Am Einstieg wollten wir nicht viel Zeit verlieren und einigten uns darauf, die ersten Längen bis zum Rebuffat-Riss am laufenden Seil zu klettern. Die Längen vergingen wie im Flug und wir nutzten das Licht der Sonne um einen möglichst großen Fortschritt in der Nordwand zu machen. Weder große Verhauer noch sonstige Zwischenfälle ergaben sich, was unseren Fortschritt enorm erleichterte. Da wir aus vorherigen Touren den Nutzen von genügend Wasser und Nahrung zwischendurch lernten, konnten wir unser Tempo recht lange aufrechterhalten. Schlussendlich zwang uns die Dunkelheit, einige Seillängen nach dem grauen Turm, unser Nachtquartier zu beziehen.
Die ersten eineinhalb Stunden konnte ich erstaunlicherweise sehr gut schlafen – die Kombination aus Löffelstellung-Sitz-Liegebiwak auf einem Felsriegel, etwas schmaler als meine Isomatte, schien genau mein Ding zu sein. Benjamin war leider nicht so mit Schlaf gesegnet – er spielte noch einige Zeit mit dem mitgebrachten GPS-Gerät und genoss vegetarische Fruchtgummis – wie wir es schon von einem Biwak aus der Marmolada Südwand kannten.

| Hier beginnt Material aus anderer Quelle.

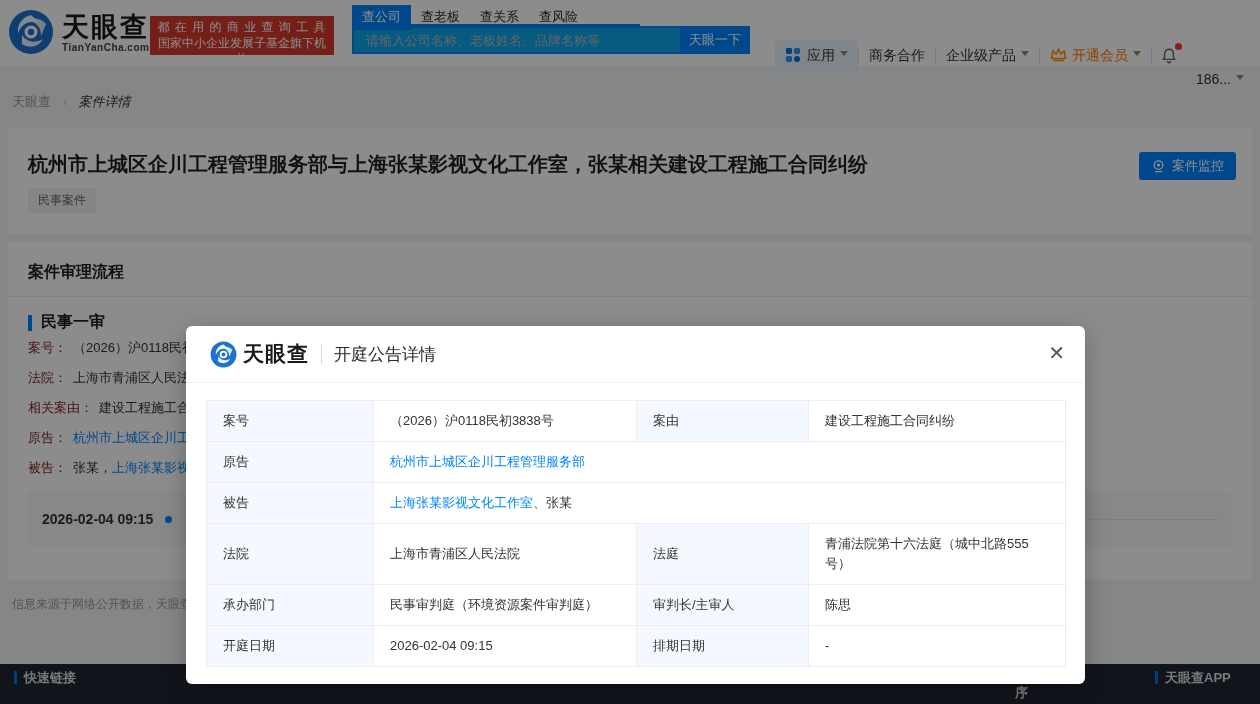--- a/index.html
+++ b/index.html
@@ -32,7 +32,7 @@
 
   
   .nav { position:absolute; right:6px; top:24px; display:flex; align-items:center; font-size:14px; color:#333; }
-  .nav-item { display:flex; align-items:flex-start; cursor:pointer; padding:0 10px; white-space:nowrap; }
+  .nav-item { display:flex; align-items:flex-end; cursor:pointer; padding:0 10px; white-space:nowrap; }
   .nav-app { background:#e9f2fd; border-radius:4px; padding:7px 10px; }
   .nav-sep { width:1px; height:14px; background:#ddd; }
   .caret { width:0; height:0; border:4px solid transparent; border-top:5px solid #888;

In der Früh startete ich mit der Führung, wieder kletterten wir am laufenden Seil bis wir auf eine italienische Zweierseilschaft trafen. Benjamin wechselte aufgrund seiner kalten Zehen vom Kletterpatschen auf die Bergschuhe. So kletterten wir zügig weiter. Selbst der Rote Kamin oder die nachfolgende Platte konnten Benni in seinen Bergschuhen nicht aus der Ruhe bringen. Knapp unterhalb vom Roten Turm überholten wir eine deutsche 3er Seilschaft. Benni führte die letzte Seillänge und so stieg ich um 9:00 Uhr am Pointe Walker aus. Belohnt wurden wir mit einer grandiosen Aussicht in und auf das Mont-Blanc-Massiv.
Nach einer kurzen Stärkung und etwas geschmolzenem Wasser (welches sich als viel zu wenig herausstellte) machten wir uns auf den Abstieg. Ein langer und alpinistisch anspruchsvoller „Hatscher“ durch beängstigend große Sèracs und Spalten.
Einige Stunden später saßen wir in Courmayeur bei Pizza und Bier – verdient! Mit dem Flixbus und einer Grenzkontrolle an der französischen Grenze ging es zurück nach Chamonix – wo wir bereits von einem Freund erwartet wurden. Er hat uns freundlicherweise zu einem Schlafplatz gebracht, da unser Auto ja immer noch als Patient in der „Garage“ zu Gast war.
Langsam wurde die Zeit knapp: Das Auto immer noch nicht repariert und ich musste am Mittwoch wieder in Innsbruck sein – die Arbeit ruft. Benjamin besprach am Dienstag noch diverse Angelegenheiten mit der „Garage“ und ich saß bereits im Flixbus, um wieder rechtzeitig in Innsbruck zu sein – 16h Busreise mit Umstieg in Mailand.
Benjamin hatte am Dienstag Abend noch einen befreundeten, griechischen Bergführer getroffen und konnte – während ich diesen Bericht verfasste – mit ihm und unserem Material wieder zurück nach Innsbruck fahren. Benni`s Auto darf in der Zwischenzeit noch das aufregende Chamonix-Feeling genießen bis es, hoffentlich bald, wieder zurück nach Österreich geschleppt wird. Alles in allem spannende, aufregende 4 Tage die ich nie vergessen werde.